Lo smantellamento di Gdeim Izik arriva ad appena due giorni dal discorso pronunciato sabato del re Mohammed VI in occasione del trentacinquesimo anniversario della «marcia verde», ossia dell’invasione da parte dei coloni marocchini del territorio del Sahara Occidentale. «Non tollereremo provocazioni», ha asserito il re, facendo chiaro riferimento alla tendopoli di Gdeim Izik e mostrando poi la disponibilità a venire incontro alle richieste socio-economiche degli organizzatori di questa tendopoli, che per il momento si sono limitati a chiedere il diritto allo studio, al lavoro, all’alloggio, senza pronunciare esplicitamente la parola «auto-determinazione».

Nel suo discorso, il re ha agitato il bastone e la carota, anche se per il momento ha utilizzato solo il primo.
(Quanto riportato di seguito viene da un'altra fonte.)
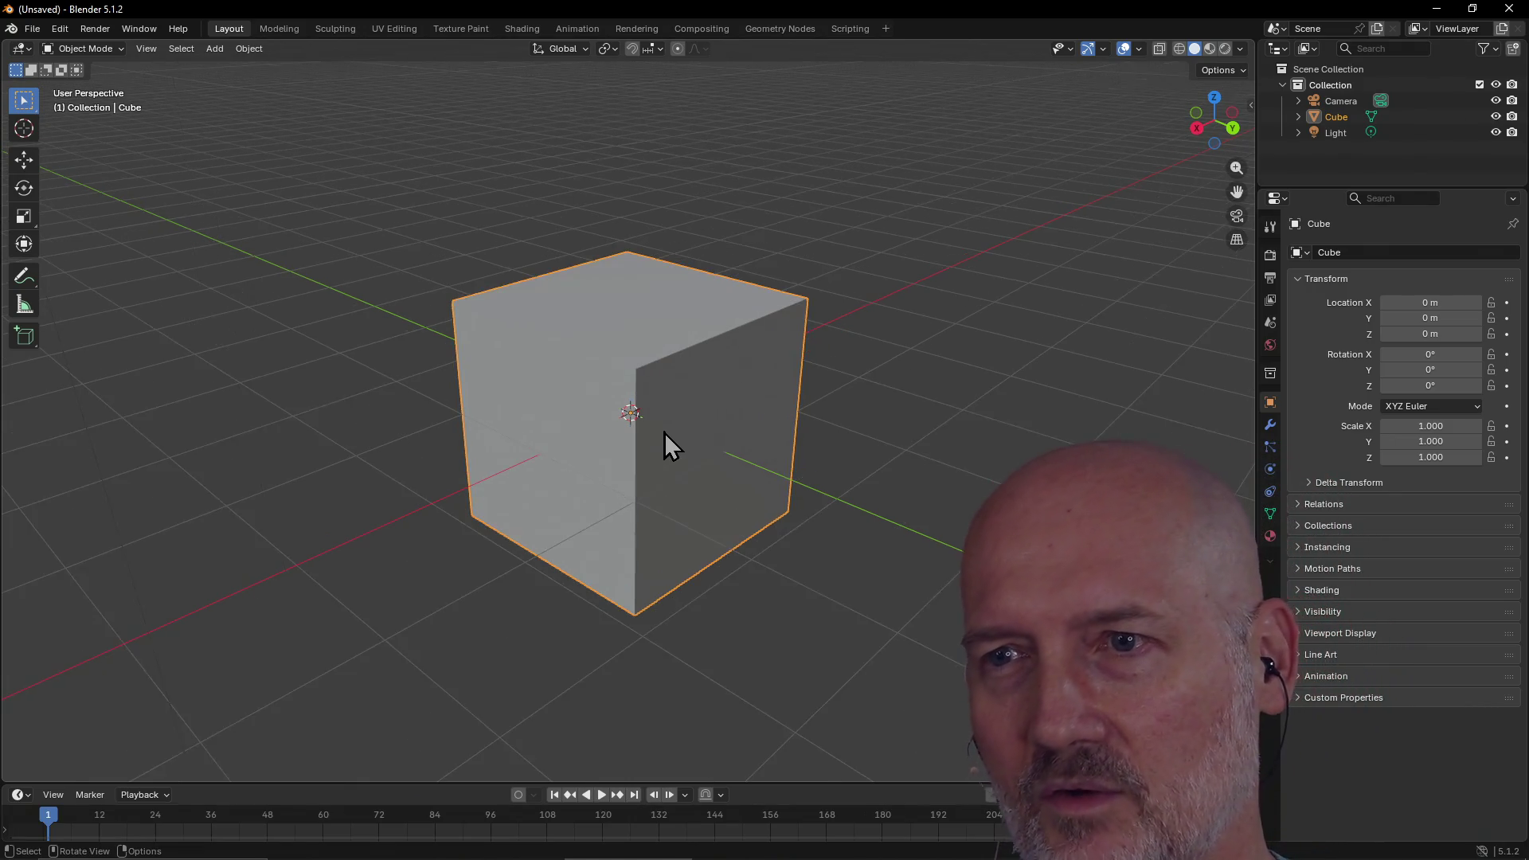
mouse_move(664, 433)
middle_down()
mouse_move(781, 423)
mouse_move(562, 421)
mouse_move(464, 441)
mouse_move(571, 456)
mouse_move(789, 436)
mouse_move(518, 453)
mouse_move(618, 450)
mouse_move(567, 437)
mouse_move(757, 447)
mouse_move(671, 458)
mouse_move(826, 450)
middle_up()
scroll(804, 437, up, 1)
scroll(805, 437, down, 1)
mouse_move(638, 458)
middle_down()
mouse_move(742, 494)
mouse_move(766, 481)
mouse_move(583, 483)
mouse_move(643, 484)
middle_up()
Mohammed VI ha poi accusato l’Algeria, il nemico di sempre, di essere l’organizzatore occulto di questa protesta dei sahrawi.
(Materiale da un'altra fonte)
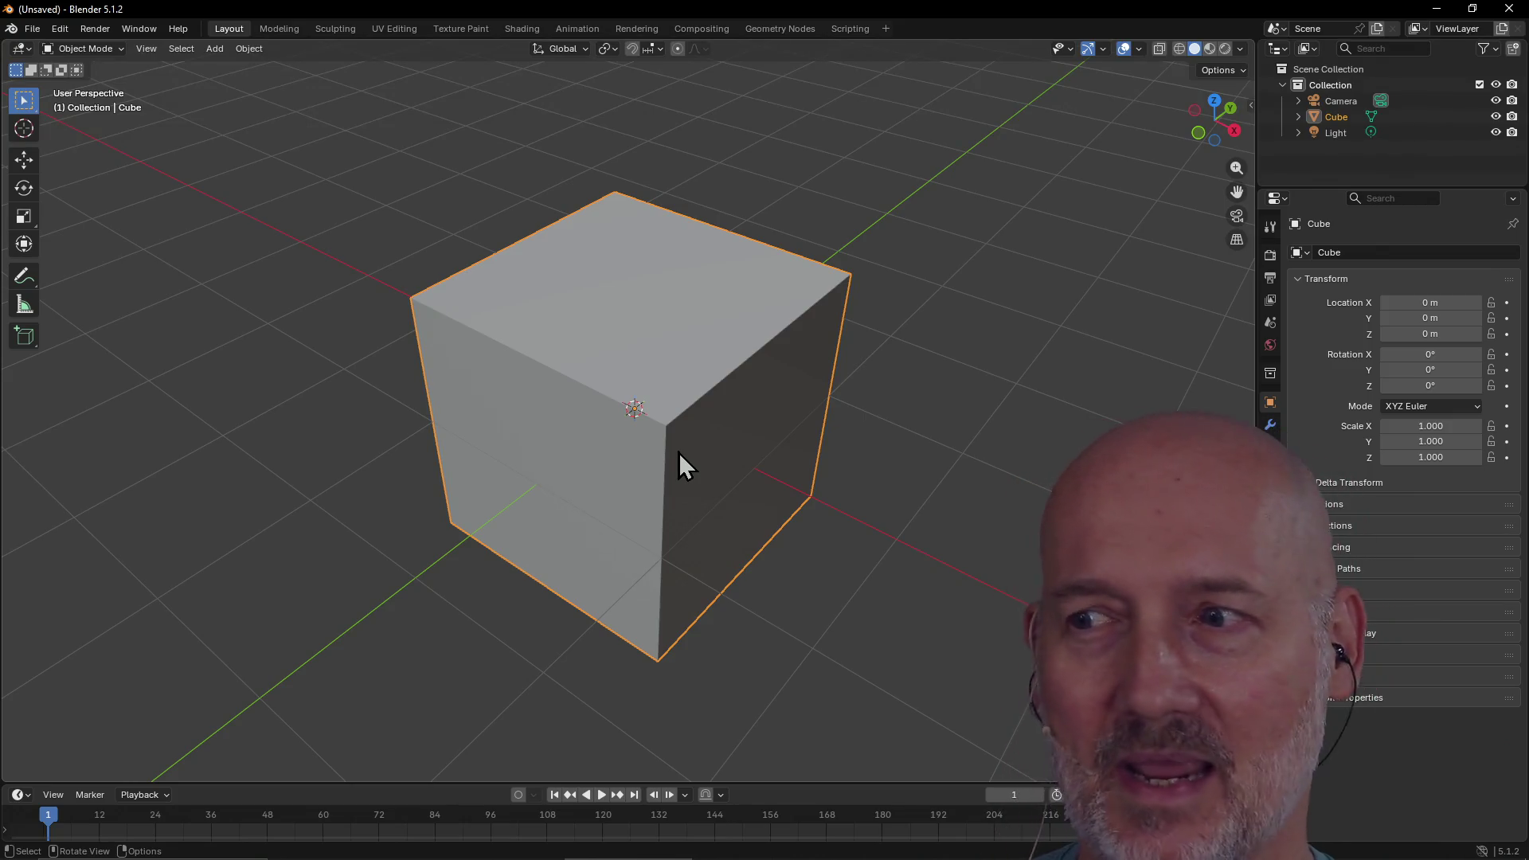
middle_drag(730, 466, 661, 444)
Subito dopo lo sgombero di ieri mattina, la battaglia si è spostata ad Al Aaiun. Qui migliaia di sahrawi hanno bruciato copertoni ed eretto barricate in tutta la città. Come risposta, l’esercito marocchino ha scatenato una repressione feroce: ha cominciato a cercare i militanti sahrawi casa per casa, buttando giù le porte e arrestando centinaia di persone. L’attivista Enaama Asfari, intervistato da questo giornale la settimana scorsa nel campo di Gdeim Izik, è stato arrestato, torturato brutalmente fino a fargli perdere i sensi ed è al momento piantonato all’ospedale. Le notizie che arrivano sono frammentarie. Le comunicazioni con la città di Al Aaiun sono interrotte. I telefoni risultavano per tutto il pomeriggio di ieri spenti o non raggiungibili.

Tutto ciò accade mentre a Manhasset, vicino a New Yrok, dovrebbero ripartire i colloqui diretti tra Marocco e Fronte Polisario per una soluzione del conflitto nel Sahara Occidentale. Colloqui che partono sotto i peggiori auspici.